Welcome to the world second son!
On 12th April my second little boy made his entrance to the world. I had been looking after myself in the hope of having a natural birth after an emergency cesarean section with my first son, but nature had other ideas, as it does a lot of the time. Unfortunately I suffered a placental abruption and haemorrhage and was rushed to theatre for a second emergency section to save both me and my boy.
Thankfully due to the medical professionals I handed us both over to, we made it through that stage, but nature hadn't finished with us just yet. I think due to the speed and abruptness of his arrival, my little man seemed to forget he had been born and stopped breathing. Again the wonderful doctors and midwives worked their magic and they brought him back to us. He required a short stay in special care but after 4 days we were both allowed home and are now well on the road to recovery.
I have realised a lot since this experience and most of it about how precious life is. Before this, I didn't seriously consider that life could be snatched away in a moment. We were told at the hospital had I been even half an hour later arriving it could have been much more serious, and I felt fine, I had no idea.
I've also been much more aware of my recovery. Firstly having my strength sapped out of me from the one procedure and feeling it slowly return day by day. As unfortunate as it was that my boy was in the special care unit and we were separated, it made me fight that bit more to make the journey to the unit as soon and as often as I could, at first in a wheelchair, then at a slow shuffle, until I could do that walk confidently on my own. It has made me more aware of the importance of exercise in keeping your body going and doing all the things you want to do. Had I just lain in bed, as I could easily have done, I would have missed out on even more time with my son and I probably would have been in hospital a lot longer. As it was, by the day I came home, I was barely needing any pain relief and could do most things for myself again.
While my recovery this time has been going really well, I haven't come through it unscathed. I will never give birth naturally now and never know what that feels like. While it is disappointing, I am grateful that I have and still can have children at all, although I now know not without some risk. I also have become more aware of my own mortality, which is a scary thing to face, but I am more determined than ever to look after myself as much as I can to prevent any risk I have control over myself. Life is precious, why endanger it further by being unhealthy? I want to live a long life with my family and the best way to help that happen is to look after myself.
I also want to add that I wouldn't have recovered as quickly as I am doing without the support of my family, but especially my husband. He has looked after me so well and really helped me recover at my own pace by taking so much of the pressure off me. I honestly couldn't have got through this without him.
So with my new motivation, the next part of my healthy lifestyle begins. It's been odd watching my body grow so big again, (before I gave birth I had put on all of the 3st 10lbs I'd lost) and then watching it receed again in a matter of weeks. At the moment I am left with approximately 1st 7lbs to lose to get back to my pre-pregnancy weight but I'd like to lose a little bit more this time.
While I am determined to be healthy, I am still getting my strength back.

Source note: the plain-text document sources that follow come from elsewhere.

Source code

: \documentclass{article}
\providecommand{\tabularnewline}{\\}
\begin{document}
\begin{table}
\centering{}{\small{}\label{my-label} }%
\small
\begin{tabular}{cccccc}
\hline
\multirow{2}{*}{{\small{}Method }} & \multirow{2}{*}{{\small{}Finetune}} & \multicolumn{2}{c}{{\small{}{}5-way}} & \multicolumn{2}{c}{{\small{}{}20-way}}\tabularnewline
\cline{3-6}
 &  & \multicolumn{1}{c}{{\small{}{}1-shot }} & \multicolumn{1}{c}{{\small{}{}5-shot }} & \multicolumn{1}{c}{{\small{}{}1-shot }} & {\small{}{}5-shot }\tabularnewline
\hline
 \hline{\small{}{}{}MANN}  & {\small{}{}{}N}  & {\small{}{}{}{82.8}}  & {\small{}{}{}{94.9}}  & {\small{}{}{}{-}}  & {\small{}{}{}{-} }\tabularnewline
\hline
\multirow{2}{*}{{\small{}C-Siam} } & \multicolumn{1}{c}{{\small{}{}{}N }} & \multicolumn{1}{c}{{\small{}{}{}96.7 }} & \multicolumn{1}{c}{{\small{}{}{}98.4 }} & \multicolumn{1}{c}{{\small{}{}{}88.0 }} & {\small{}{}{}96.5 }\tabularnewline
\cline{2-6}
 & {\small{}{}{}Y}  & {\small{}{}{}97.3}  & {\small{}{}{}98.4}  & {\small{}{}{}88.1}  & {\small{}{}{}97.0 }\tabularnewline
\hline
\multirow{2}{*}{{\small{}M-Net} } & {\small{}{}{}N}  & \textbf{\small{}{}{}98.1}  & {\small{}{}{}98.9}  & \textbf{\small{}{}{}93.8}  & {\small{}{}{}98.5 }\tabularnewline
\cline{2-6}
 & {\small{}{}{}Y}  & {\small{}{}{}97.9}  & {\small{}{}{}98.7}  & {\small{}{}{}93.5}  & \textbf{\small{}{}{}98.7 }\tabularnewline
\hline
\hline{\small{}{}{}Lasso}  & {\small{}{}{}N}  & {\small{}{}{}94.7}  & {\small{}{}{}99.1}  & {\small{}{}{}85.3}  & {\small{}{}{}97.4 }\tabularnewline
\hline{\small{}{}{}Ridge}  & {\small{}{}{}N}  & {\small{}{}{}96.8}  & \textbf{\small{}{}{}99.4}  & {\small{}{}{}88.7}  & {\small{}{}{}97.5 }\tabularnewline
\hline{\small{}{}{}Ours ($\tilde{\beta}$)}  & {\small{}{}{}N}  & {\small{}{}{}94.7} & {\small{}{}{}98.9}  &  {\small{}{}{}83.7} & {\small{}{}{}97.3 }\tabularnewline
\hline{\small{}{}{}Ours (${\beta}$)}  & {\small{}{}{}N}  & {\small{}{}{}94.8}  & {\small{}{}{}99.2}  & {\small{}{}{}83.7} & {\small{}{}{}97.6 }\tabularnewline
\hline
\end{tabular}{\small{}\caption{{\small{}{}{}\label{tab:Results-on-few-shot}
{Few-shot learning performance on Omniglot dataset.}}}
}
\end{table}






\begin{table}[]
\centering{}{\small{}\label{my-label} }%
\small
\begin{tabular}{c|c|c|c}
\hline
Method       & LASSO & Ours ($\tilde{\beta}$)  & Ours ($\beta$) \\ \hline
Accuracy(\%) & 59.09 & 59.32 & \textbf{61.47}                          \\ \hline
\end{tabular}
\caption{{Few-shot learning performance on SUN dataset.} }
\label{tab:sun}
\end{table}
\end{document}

Recovering from major surgery while not sleeping more than 3-4 hours uninterrupted, and also breastfeeding which can burn over 900kcals a day, is making it difficult as I am exhausted. My general diet is OK, I'm just snacking a bit more than I'd like. They're not too bad snacks on their own but I'm probably having too many! Plus the occasional take away has snuck in when I'm too tired to cook.
I have a new appreciation for the benefits of exercise too and when I have the energy I'm trying to get up and move around. At the moment it's just the occasional walk to the shops or the park, but I'm keen to get back to running as soon as I can. I initially thought that I couldn't do it for 6 months following a section but after some research I've learned that if the doctor gives me the ok at my 8 week check, I can start then if I feel up to it. Until then I need to build my strength and fitness with lots of walking, and if I feel able, some gentle yoga or pilates. I hopefully shouldn't have too much to make up as I was still doing weekly zumba until 2 weeks before I gave birth and had only stopped work 5 days before!
I have also, probably naively, set myself the goal of doing the 5k Race For Life for the fourth time this year, about 2 months after giving birth. I would like to run it but that is looking less likely as I'll have only just had my 8 week check, at the moment I will be happy just to walk it. But either way, it's giving me motivation to get my strength back and a target to aim for.
I still have my Facebook group Happy Healthy Honeys, but up until my 'maternity leave' interest in the current format was definitely waning. I'm planning to move the group away from the diet group it was with weekly updates etc to it being a place to share anything to do with living a healthy lifestyle such as motivating quotes, interesting articles, ideas for exercise plans, recipes, etc etc.